The Upper Peninsula Publishers & Authors Association (UPPAA) congratulates the three of its member authors – Mikel B. Classen, Ann Dallman, and Jane Kopecky – for winning the 2020 State History Awards presented by the Historical Society of Michigan (HSM).

Presented during its annual Michigan History Conference annually in October, this year’s conference has been made a virtual event due to the COVID 19 pandemic. Of the 6 winners announced by the HSM in book categories, three are members of the UPPAA and their books were published between 2019 and 2020: this is an unprecedented success for UPPAA authors.

Mikel B. Classen’s book Points North: Discover Hidden Campgrounds, Natural Wonders, and Waterways of the Upper Peninsula (Modern History Press) won in the category of University & Commercial Press Books.
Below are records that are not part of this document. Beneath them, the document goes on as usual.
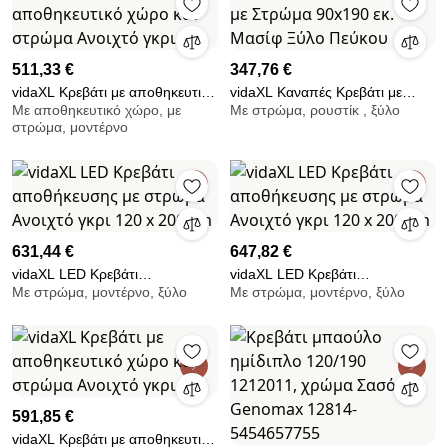
511,33 €
347,76 €
vidaXL Κρεβάτι με αποθηκευτικό
vidaXL Καναπές Κρεβάτι με
Με αποθηκευτικό χώρο, με
Με στρώμα, ρουστίκ , ξύλο
χώρο και στρώμα Ανοιχτό γκρι
Στρώμα 90x190 εκ. Μασίφ Ξύλο
στρώμα, μοντέρνο
Πεύκου
631,44 €
647,82 €
vidaXL LED Κρεβάτι
vidaXL LED Κρεβάτι
Με στρώμα, μοντέρνο, ξύλο
Με στρώμα, μοντέρνο, ξύλο
αποθήκευσης με στρώμα
αποθήκευσης με στρώμα
Ανοιχτό γκρι 120 x 200 cm
Ανοιχτό γκρι 120 x 200 cm
591,85 €
vidaXL Κρεβάτι με αποθηκευτικό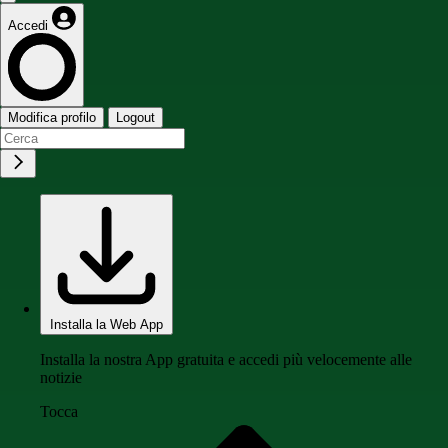
Accedi
Modifica profilo
Logout
Installa la Web App
Installa la nostra App gratuita e accedi più velocemente alle
notizie
Tocca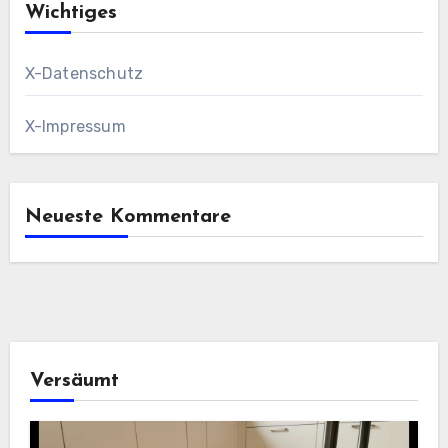
Wichtiges
X-Datenschutz
X-Impressum
Neueste Kommentare
Versäumt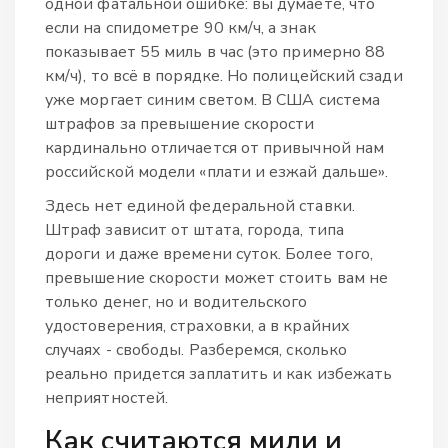
одной фатальной ошибке: вы думаете, что
если на спидометре 90 км/ч, а знак
показывает 55 миль в час (это примерно 88
км/ч), то всё в порядке. Но полицейский сзади
уже моргает синим светом. В США система
штрафов за превышение скорости
кардинально отличается от привычной нам
российской модели «плати и езжай дальше».
Здесь нет единой федеральной ставки.
Штраф зависит от штата, города, типа
дороги и даже времени суток. Более того,
превышение скорости может стоить вам не
только денег, но и водительского
удостоверения, страховки, а в крайних
случаях - свободы. Разберемся, сколько
реально придется заплатить и как избежать
неприятностей.
Как считаются мили и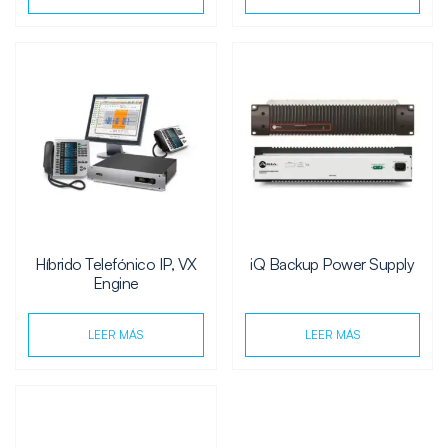
Híbrido Telefónico IP, VX
iQ Backup Power Supply
Engine
LEER MÁS
LEER MÁS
The HSM describes the work as one that “steers readers off the beaten track to discover some lesser-known—but equally delightful—gems” in the Upper Peninsula region of Michigan.

Ann Dallman won the award for Cady and the Bear Necklace (Three Towers Press/Henschel Haus Books) in the category of Children & Youth Books. Her book tells the story of a 13-year-old Native American girl who finds an antique Indian beaded necklace in her new home in Michigan, leading her to solve a mystery that improves her personal and family life.

In the Private Printing Books category, UPPAA member Jane Kopecky won the HSM award for her self-published book World War II Conscientious Objectors: Germfask, Michigan the Alcatraz Camp in which Kopecky tells the story of a group of non-conformists rounded up at Public Service Camp 135 in Germfask, Michigan for refusing to serve n government/military during the Second World War. These “the conscientious objectors” battle the legal system and government with peaceful protests.

UPPAA salutes our 3 HSM award winning authors

UPPAA President Victor R. Volkman opined, “Regional literature gives people both a sense of place and a connection to their own past.  In this era, where daily national and world events have eclipsed smaller stories, our vital connection to the past with regional literature is more important than ever.”

Volkman appreciates the significance of the awards:

“The HSM awards underscore the importance of the Upper Peninsula in the larger tapestry of Michigan history. The three winners represent the natural resources, native American heritage, and involvement in national events that make the U.P. a key contributor, despite its remoteness and its small town feel.”

Established in 1998 to support authors and publishers who live in or write about Michigan’s Upper Peninsula, UPPAA is a Michigan nonprofit association with more than 100 members, many of whose books are featured on the organization’s website at www.uppaa.org. UPPAA welcomes membership and participation from anyone with a UP connection who is interested in writing and publishing books.